▶ [EXERCISE GOAL]:
Scan the material below and copy every line holding the word "round".

▶ [RECORDS TO USE]:
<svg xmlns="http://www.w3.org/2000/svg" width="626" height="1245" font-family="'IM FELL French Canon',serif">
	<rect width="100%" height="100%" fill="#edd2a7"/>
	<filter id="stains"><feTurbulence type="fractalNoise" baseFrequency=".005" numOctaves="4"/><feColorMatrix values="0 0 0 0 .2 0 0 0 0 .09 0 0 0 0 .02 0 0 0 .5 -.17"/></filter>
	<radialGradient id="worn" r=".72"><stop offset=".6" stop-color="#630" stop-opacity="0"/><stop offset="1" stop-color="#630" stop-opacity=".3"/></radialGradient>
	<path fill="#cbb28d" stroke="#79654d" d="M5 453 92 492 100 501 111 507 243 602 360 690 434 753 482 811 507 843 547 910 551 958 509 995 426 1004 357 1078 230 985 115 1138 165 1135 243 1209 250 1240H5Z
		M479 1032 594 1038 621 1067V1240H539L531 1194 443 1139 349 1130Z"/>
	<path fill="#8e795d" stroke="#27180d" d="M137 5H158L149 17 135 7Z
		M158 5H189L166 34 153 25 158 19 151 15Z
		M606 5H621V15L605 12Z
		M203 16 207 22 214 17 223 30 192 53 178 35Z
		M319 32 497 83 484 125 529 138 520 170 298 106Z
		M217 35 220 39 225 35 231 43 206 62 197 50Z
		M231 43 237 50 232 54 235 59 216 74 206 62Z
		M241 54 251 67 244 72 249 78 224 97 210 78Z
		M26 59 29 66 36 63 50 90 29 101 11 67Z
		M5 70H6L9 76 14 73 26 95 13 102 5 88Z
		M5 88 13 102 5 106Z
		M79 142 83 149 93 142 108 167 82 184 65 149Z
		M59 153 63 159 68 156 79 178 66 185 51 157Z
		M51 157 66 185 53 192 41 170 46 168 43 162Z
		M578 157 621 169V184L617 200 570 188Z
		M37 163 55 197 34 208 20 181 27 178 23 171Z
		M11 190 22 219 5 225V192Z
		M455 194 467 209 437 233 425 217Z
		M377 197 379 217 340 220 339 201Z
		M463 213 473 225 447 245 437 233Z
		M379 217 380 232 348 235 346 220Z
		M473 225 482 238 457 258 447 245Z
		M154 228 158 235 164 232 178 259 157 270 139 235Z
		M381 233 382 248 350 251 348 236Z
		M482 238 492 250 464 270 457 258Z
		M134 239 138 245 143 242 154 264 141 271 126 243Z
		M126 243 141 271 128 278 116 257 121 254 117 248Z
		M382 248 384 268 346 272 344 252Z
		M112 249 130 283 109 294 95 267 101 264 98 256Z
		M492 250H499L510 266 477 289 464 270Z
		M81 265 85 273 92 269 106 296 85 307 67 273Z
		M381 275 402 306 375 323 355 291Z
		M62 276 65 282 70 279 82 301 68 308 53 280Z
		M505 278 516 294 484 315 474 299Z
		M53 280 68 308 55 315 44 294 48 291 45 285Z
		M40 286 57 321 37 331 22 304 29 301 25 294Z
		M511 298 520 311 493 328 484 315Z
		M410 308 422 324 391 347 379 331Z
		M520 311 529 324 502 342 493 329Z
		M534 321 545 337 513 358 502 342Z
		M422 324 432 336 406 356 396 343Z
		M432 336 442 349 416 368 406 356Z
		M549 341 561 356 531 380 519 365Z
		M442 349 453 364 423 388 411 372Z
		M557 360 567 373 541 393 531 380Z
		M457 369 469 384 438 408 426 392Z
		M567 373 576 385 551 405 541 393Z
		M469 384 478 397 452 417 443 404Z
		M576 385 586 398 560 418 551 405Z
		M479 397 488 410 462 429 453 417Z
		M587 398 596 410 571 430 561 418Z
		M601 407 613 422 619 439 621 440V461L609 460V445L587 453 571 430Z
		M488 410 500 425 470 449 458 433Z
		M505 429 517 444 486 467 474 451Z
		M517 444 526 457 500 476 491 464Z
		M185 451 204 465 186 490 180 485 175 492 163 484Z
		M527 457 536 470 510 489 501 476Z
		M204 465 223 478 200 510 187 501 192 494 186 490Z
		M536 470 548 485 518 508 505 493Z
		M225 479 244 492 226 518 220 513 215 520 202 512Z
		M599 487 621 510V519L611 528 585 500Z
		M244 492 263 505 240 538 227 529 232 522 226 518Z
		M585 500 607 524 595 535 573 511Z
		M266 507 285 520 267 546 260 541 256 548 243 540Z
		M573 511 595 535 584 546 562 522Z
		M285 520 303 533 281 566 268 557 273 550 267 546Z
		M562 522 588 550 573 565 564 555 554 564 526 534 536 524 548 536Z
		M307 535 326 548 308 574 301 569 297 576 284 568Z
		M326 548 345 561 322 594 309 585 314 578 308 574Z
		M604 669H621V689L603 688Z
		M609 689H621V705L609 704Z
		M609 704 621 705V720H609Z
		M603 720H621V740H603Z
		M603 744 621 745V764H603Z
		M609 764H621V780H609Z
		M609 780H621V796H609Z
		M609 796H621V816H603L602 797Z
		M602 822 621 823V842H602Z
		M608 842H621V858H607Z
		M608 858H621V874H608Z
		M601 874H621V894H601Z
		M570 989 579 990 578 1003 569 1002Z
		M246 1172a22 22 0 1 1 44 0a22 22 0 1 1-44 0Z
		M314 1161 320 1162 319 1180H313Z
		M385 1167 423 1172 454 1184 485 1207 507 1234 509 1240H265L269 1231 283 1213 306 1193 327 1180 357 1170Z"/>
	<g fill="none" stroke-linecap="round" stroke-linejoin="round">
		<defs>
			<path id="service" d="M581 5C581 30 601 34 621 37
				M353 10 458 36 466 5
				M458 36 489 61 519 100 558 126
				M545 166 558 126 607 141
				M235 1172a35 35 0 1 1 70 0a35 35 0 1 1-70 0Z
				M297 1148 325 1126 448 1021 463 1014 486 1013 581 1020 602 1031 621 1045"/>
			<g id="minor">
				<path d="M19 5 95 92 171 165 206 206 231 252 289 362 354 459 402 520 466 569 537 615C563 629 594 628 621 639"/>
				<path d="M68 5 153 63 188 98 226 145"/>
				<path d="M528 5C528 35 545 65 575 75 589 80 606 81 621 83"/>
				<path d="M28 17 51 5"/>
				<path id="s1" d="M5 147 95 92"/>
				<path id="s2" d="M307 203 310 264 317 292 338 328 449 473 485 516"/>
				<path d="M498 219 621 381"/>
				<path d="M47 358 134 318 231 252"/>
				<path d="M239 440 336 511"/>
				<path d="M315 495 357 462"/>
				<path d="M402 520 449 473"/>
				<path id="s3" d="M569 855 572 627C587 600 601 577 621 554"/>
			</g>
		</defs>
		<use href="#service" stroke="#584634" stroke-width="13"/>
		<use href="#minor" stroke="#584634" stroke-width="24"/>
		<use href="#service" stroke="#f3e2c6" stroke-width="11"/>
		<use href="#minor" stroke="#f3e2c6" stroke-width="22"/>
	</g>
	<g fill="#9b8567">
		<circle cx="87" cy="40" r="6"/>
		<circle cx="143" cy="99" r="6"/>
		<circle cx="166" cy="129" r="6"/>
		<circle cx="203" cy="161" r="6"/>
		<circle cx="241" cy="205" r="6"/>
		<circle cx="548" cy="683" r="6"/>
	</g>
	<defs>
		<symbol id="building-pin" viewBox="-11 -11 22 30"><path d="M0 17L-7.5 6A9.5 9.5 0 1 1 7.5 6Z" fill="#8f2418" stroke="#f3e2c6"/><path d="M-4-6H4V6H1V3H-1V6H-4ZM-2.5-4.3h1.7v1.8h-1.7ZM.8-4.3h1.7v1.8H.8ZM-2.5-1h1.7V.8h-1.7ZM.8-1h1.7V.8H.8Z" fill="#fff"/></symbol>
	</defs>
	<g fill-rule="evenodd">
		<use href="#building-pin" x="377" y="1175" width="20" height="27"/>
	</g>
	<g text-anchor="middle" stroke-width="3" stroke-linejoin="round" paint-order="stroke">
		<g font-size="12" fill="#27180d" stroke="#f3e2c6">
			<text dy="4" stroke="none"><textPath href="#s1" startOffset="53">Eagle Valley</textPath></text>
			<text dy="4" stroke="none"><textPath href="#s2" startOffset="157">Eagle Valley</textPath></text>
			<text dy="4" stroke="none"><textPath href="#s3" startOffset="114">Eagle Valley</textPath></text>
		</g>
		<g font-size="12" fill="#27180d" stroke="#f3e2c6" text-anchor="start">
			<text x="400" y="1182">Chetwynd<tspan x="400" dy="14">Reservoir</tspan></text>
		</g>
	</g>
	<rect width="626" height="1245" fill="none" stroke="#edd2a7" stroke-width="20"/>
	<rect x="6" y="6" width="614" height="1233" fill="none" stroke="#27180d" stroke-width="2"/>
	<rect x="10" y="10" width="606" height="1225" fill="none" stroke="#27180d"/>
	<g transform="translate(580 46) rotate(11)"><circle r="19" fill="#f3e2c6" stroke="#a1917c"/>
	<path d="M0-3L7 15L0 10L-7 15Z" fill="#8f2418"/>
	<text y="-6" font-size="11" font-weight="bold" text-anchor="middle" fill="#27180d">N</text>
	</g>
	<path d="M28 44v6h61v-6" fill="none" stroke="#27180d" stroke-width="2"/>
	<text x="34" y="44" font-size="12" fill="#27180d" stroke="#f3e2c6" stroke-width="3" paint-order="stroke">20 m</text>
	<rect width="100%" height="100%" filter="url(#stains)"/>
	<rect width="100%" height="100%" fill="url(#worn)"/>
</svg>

▶ [YOUR RESPONSE]:
	<g fill="none" stroke-linecap="round" stroke-linejoin="round">
	<g text-anchor="middle" stroke-width="3" stroke-linejoin="round" paint-order="stroke">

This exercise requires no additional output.